Crystal field¶

Crystal field terms involves either one entity. Therefore, it can be expressed as a \(\mathcal{H}_1\) term.

\[\mathcal{H}_1 = C_1 \sum_{\mu_1, \alpha_1, i_1} V_{\mu_1; \alpha_1}^{i_1} X_{\mu_1; \alpha_1}^{i_1}\]

The summary of the mapping for each code is given in the table below.
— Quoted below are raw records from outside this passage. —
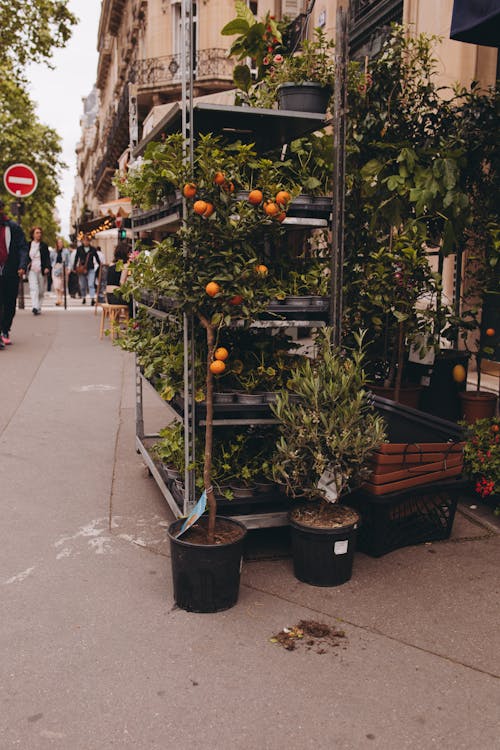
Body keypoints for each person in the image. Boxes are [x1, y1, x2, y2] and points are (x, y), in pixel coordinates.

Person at [0, 199, 28, 348]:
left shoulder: (13, 227)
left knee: (10, 303)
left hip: (11, 271)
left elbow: (23, 247)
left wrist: (22, 265)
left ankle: (5, 330)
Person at [28, 226, 51, 315]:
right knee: (34, 289)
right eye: (37, 233)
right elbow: (26, 256)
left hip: (41, 270)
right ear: (33, 234)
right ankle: (35, 307)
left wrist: (47, 267)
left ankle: (39, 306)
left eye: (40, 233)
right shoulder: (28, 245)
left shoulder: (44, 245)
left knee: (41, 291)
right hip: (32, 270)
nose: (39, 234)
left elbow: (47, 258)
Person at [73, 233, 100, 305]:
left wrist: (100, 266)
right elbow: (76, 258)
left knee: (91, 284)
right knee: (82, 285)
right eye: (84, 241)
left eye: (87, 240)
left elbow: (97, 258)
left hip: (90, 268)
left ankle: (92, 299)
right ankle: (84, 297)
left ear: (89, 241)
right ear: (82, 241)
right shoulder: (79, 249)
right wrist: (74, 267)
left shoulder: (93, 249)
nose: (86, 242)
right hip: (81, 269)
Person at [51, 238, 70, 306]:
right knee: (56, 285)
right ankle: (58, 299)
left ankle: (60, 300)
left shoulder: (66, 251)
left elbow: (69, 260)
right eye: (59, 242)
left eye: (61, 242)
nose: (60, 244)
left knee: (62, 286)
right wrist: (53, 265)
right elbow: (51, 260)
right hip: (55, 269)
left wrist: (68, 268)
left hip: (63, 268)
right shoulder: (53, 251)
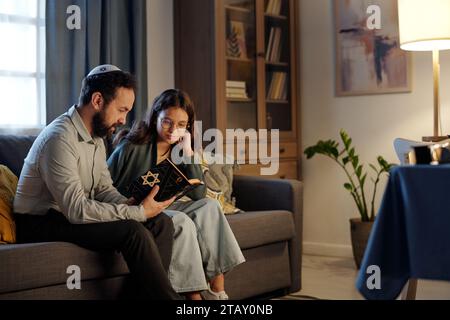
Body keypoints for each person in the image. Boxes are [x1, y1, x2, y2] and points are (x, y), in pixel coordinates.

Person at [13, 65, 182, 300]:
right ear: (98, 100)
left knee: (161, 223)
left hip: (65, 214)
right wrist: (137, 213)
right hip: (40, 221)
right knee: (133, 230)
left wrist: (130, 203)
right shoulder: (60, 138)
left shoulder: (96, 137)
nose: (124, 119)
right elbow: (76, 209)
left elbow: (102, 189)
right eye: (122, 109)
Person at [107, 89, 246, 300]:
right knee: (181, 221)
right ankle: (193, 298)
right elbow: (103, 185)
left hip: (167, 205)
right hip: (139, 210)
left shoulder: (180, 149)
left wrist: (189, 153)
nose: (173, 130)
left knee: (210, 206)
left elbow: (200, 195)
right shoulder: (130, 147)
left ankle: (217, 291)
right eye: (167, 122)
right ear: (155, 117)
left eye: (182, 125)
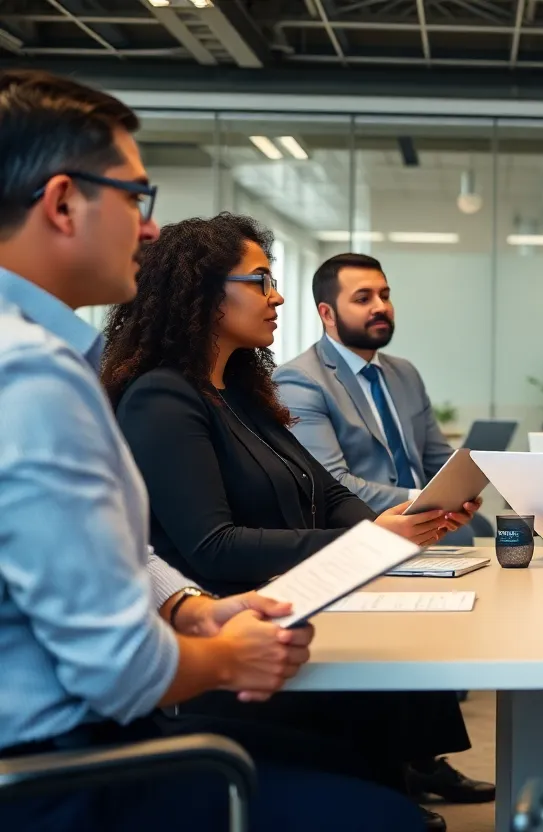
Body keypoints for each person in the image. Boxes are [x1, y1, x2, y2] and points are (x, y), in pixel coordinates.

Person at [0, 68, 423, 831]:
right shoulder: (30, 377)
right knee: (382, 810)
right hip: (62, 772)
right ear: (63, 202)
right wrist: (230, 656)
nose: (150, 227)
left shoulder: (46, 362)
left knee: (358, 757)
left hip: (71, 738)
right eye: (135, 197)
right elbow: (120, 670)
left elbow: (111, 550)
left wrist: (192, 608)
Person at [100, 214, 492, 832]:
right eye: (260, 280)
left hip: (288, 622)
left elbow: (329, 490)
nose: (278, 296)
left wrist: (397, 525)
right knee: (375, 762)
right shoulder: (163, 398)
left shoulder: (238, 392)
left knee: (387, 721)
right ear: (203, 291)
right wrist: (366, 542)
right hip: (230, 647)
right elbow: (215, 548)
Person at [275, 252, 481, 545]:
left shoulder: (405, 373)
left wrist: (461, 494)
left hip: (431, 529)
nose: (381, 307)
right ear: (327, 314)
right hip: (364, 537)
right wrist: (425, 500)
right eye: (363, 299)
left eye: (385, 296)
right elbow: (332, 484)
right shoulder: (299, 380)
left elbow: (438, 460)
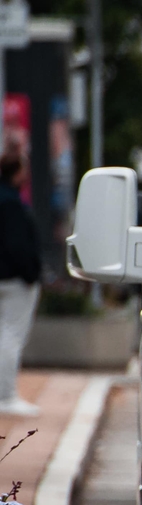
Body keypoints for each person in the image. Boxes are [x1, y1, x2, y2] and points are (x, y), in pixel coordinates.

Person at [0, 151, 42, 419]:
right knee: (11, 336)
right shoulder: (12, 204)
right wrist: (30, 274)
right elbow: (17, 244)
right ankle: (5, 395)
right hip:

Code	McPhase (v1)	McPhase (v2)	Sunny
\(\mathcal{H}\)	\[\hat{\mathcal{H}} = \sum_n \sum_{lm} B_l^m \hat{O}_{lm}(\mathbf{J}^n)\]	\[\hat{\mathcal{H}} = \sum_n \sum_{lm} L_l^m(n) \hat{T}_{lm}^{n}\]	\[\mathcal{H} = \sum_{i}\sum_{k,q} c_{i,k,q} \mathcal{O}_{k,q} (\mathbf{S}_{i})\]
Renaming of indices	\(n \rightarrow (\mu_1, \alpha_1)\), \((l,m) \rightarrow i_1\)	\(n \rightarrow (\mu_1, \alpha_1)\), \((l,m) \rightarrow i_1\)	\(i \rightarrow (\mu_1, \alpha_1)\), \((k,q) \rightarrow i_1\)
\(C_1\)	1	1	1
\(V_{\mu_1; \alpha_1}^{i_1}\)	\(B^{i_1}\)	\(L^{i_1}(\mu_1, \alpha_1)\)	\(c_{\mu_1, \alpha_1, i_1}\)
\(X_{\mu_1; \alpha_1}^{i_1}\)	\(\hat{O}_{i_1}(\mathbf{J}^{\mu_1, \alpha_1})\)	\(\hat{T}_{i_1}^{\mu_1, \alpha_1}\)	\(\mathcal{O}_{i_1}(\mathbf{S}_{\mu_1, \alpha_1})\)

Note

Pairs of indices \((l, m)\) or \((k, q)\) run over the finite set of the integer pairs. Therefore, they can be enumerated with a single integer and mapped to the index \(i_1\).